Brothers and Sisters
Elias Stallcop was probably born January 22, 1785 in Orange County, North Carolina. He moved with a large group of Stallcop's including his father Swithin and brother John to Kentucky before 1815. There he married his first wife Ruth Hall and had two children. In the 1830's this family group was ready to move again.
Settlers from Kentucky arrived in the southern part of Indiana in increasing numbers after the War of 1812. The majority of these settlers were accustomed to frontier living. Migration northward into more rugged parts of the state was made difficult by the lack of land routes. Early roads traced native and animal trails or military expedition routes. The Michigan Road connecting north and south Indiana was opened in 1836, providing a vastly improved land route. It was probably this increased accessability that allowed our extended Stallcop family to make a series of moves to a final central Indiana Clay/Johnson county destination.
In Indiana, Elias married his second wife Margaret Denham about 1827. He had nine more children. His two sons William Amazon Stallcop (b. 1834) and Levi Elias Stallcop (b. 1839) are central to this story.
The Elias family moved further westward to Deep Creek, Iowa sometime before 1847. At this time, the area was still sparsely populated.
"Though Indians gave possession of the county in 1837, for ten years thereafter, every winter, large bands, sometimes numbering fifty or twenty persons, of friendly and honest Sacs and Foxes, would return to the Deep Creek and Goose Lake region and there encamp, attracted by the abundance of game and fur, and pass the winter hunting and trapping."
Elias died in 1851 and left his belongings to his extended family. His wife Margaret died in 1854. Many of the Stallcop children moved as a group to Minnesota.
William Stallcop married Anjanett Alvord (b. 1837) in 1855 in the Deep Creek area. By 1857 they had moved to Olmsted, Minnesota where they began to raise their family of 5 children.
The Stallcops lived near Anjanett's parents throughout their marriage. It was also after getting established in Minnesota when Anjanett's parents adoped a younger Elizabeth Shenton (b. 1846). Her parents apparently died shortly after arriving from England.
Levi Stallcop enlisted in Company K, Second Minnesota Volunteers, in 1861 and served until the end of the war. He saw a great deal of active service and was in some of the most important engagements of the war.
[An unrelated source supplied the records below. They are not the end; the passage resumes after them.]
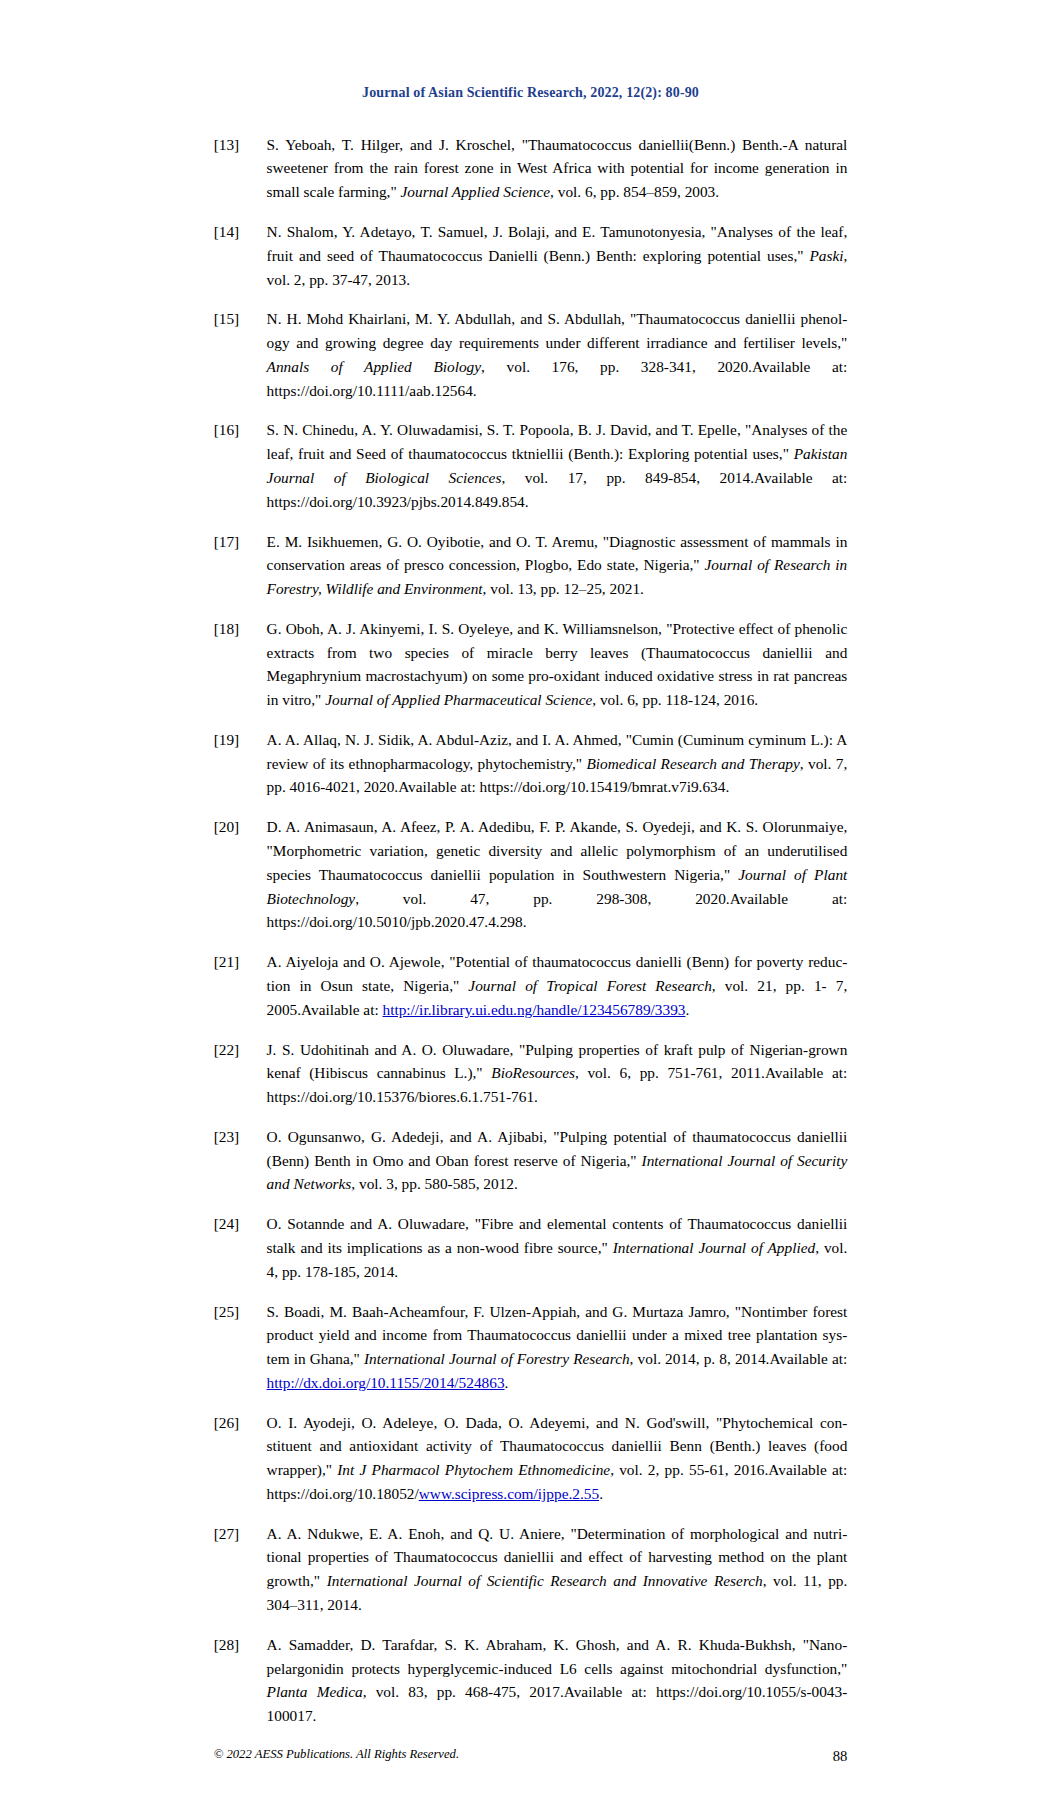Journal of Asian Scientific Research, 2022, 12(2): 80-90
[13] S. Yeboah, T. Hilger, and J. Kroschel, "Thaumatococcus daniellii(Benn.) Benth.-A natural sweetener from the rain forest zone in West Africa with potential for income generation in small scale farming," Journal Applied Science, vol. 6, pp. 854–859, 2003.
[14] N. Shalom, Y. Adetayo, T. Samuel, J. Bolaji, and E. Tamunotonyesia, "Analyses of the leaf, fruit and seed of Thaumatococcus Danielli (Benn.) Benth: exploring potential uses," Paski, vol. 2, pp. 37-47, 2013.
[15] N. H. Mohd Khairlani, M. Y. Abdullah, and S. Abdullah, "Thaumatococcus daniellii phenology and growing degree day requirements under different irradiance and fertiliser levels," Annals of Applied Biology, vol. 176, pp. 328-341, 2020.Available at: https://doi.org/10.1111/aab.12564.
[16] S. N. Chinedu, A. Y. Oluwadamisi, S. T. Popoola, B. J. David, and T. Epelle, "Analyses of the leaf, fruit and Seed of thaumatococcus tktniellii (Benth.): Exploring potential uses," Pakistan Journal of Biological Sciences, vol. 17, pp. 849-854, 2014.Available at: https://doi.org/10.3923/pjbs.2014.849.854.
[17] E. M. Isikhuemen, G. O. Oyibotie, and O. T. Aremu, "Diagnostic assessment of mammals in conservation areas of presco concession, Plogbo, Edo state, Nigeria," Journal of Research in Forestry, Wildlife and Environment, vol. 13, pp. 12–25, 2021.
[18] G. Oboh, A. J. Akinyemi, I. S. Oyeleye, and K. Williamsnelson, "Protective effect of phenolic extracts from two species of miracle berry leaves (Thaumatococcus daniellii and Megaphrynium macrostachyum) on some pro-oxidant induced oxidative stress in rat pancreas in vitro," Journal of Applied Pharmaceutical Science, vol. 6, pp. 118-124, 2016.
[19] A. A. Allaq, N. J. Sidik, A. Abdul-Aziz, and I. A. Ahmed, "Cumin (Cuminum cyminum L.): A review of its ethnopharmacology, phytochemistry," Biomedical Research and Therapy, vol. 7, pp. 4016-4021, 2020.Available at: https://doi.org/10.15419/bmrat.v7i9.634.
[20] D. A. Animasaun, A. Afeez, P. A. Adedibu, F. P. Akande, S. Oyedeji, and K. S. Olorunmaiye, "Morphometric variation, genetic diversity and allelic polymorphism of an underutilised species Thaumatococcus daniellii population in Southwestern Nigeria," Journal of Plant Biotechnology, vol. 47, pp. 298-308, 2020.Available at: https://doi.org/10.5010/jpb.2020.47.4.298.
[21] A. Aiyeloja and O. Ajewole, "Potential of thaumatococcus danielli (Benn) for poverty reduction in Osun state, Nigeria," Journal of Tropical Forest Research, vol. 21, pp. 1- 7, 2005.Available at: http://ir.library.ui.edu.ng/handle/123456789/3393.
[22] J. S. Udohitinah and A. O. Oluwadare, "Pulping properties of kraft pulp of Nigerian-grown kenaf (Hibiscus cannabinus L.)," BioResources, vol. 6, pp. 751-761, 2011.Available at: https://doi.org/10.15376/biores.6.1.751-761.
[23] O. Ogunsanwo, G. Adedeji, and A. Ajibabi, "Pulping potential of thaumatococcus daniellii (Benn) Benth in Omo and Oban forest reserve of Nigeria," International Journal of Security and Networks, vol. 3, pp. 580-585, 2012.
[24] O. Sotannde and A. Oluwadare, "Fibre and elemental contents of Thaumatococcus daniellii stalk and its implications as a non-wood fibre source," International Journal of Applied, vol. 4, pp. 178-185, 2014.
[25] S. Boadi, M. Baah-Acheamfour, F. Ulzen-Appiah, and G. Murtaza Jamro, "Nontimber forest product yield and income from Thaumatococcus daniellii under a mixed tree plantation system in Ghana," International Journal of Forestry Research, vol. 2014, p. 8, 2014.Available at: http://dx.doi.org/10.1155/2014/524863.
[26] O. I. Ayodeji, O. Adeleye, O. Dada, O. Adeyemi, and N. God'swill, "Phytochemical constituent and antioxidant activity of Thaumatococcus daniellii Benn (Benth.) leaves (food wrapper)," Int J Pharmacol Phytochem Ethnomedicine, vol. 2, pp. 55-61, 2016.Available at: https://doi.org/10.18052/www.scipress.com/ijppe.2.55.
[27] A. A. Ndukwe, E. A. Enoh, and Q. U. Aniere, "Determination of morphological and nutritional properties of Thaumatococcus daniellii and effect of harvesting method on the plant growth," International Journal of Scientific Research and Innovative Reserch, vol. 11, pp. 304–311, 2014.
[28] A. Samadder, D. Tarafdar, S. K. Abraham, K. Ghosh, and A. R. Khuda-Bukhsh, "Nano-pelargonidin protects hyperglycemic-induced L6 cells against mitochondrial dysfunction," Planta Medica, vol. 83, pp. 468-475, 2017.Available at: https://doi.org/10.1055/s-0043-100017.
88 © 2022 AESS Publications. All Rights Reserved.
In 1864 he married the new Alvord sister Elizabeth Alvord.
The Elizabeth and Anajanette sisters had married the Levi and William Stallcop brothers!
In 1866, Levi moved with his new wife to the Minnesota Todd/Douglas county area. There he raised a family of 7 children including Gertrude Stallcop (b. 1875) and Clara Stallcop (b. 1878). . The family were
".... great readers and always read aloud evenings from Dickens works and also Toledo Blade and never neglected their Bible or family prayer."
Levi remained an active participant in the local civil war associations and also,
".... was a great hunter of big game, he had a good hunting dog which he always called to help by blowing on an ox horn which mad a good trumpet and could be heard echoing through the woods just before the hunt was on."
Levi's daughter Gertrude was married in 1896 to Arthur Baker. Clara was married in 1899 to Arthur's brother William Baker.
Elizabeth Shenton Alvord, who participated in the previous generations Stallcop/Alvord brother-sister arrrangement, had daughters Clara and Gertrude Stallcop who married Arthur and William Baker brothers, the second generation Baker/Stallcop brother-sister arrangement!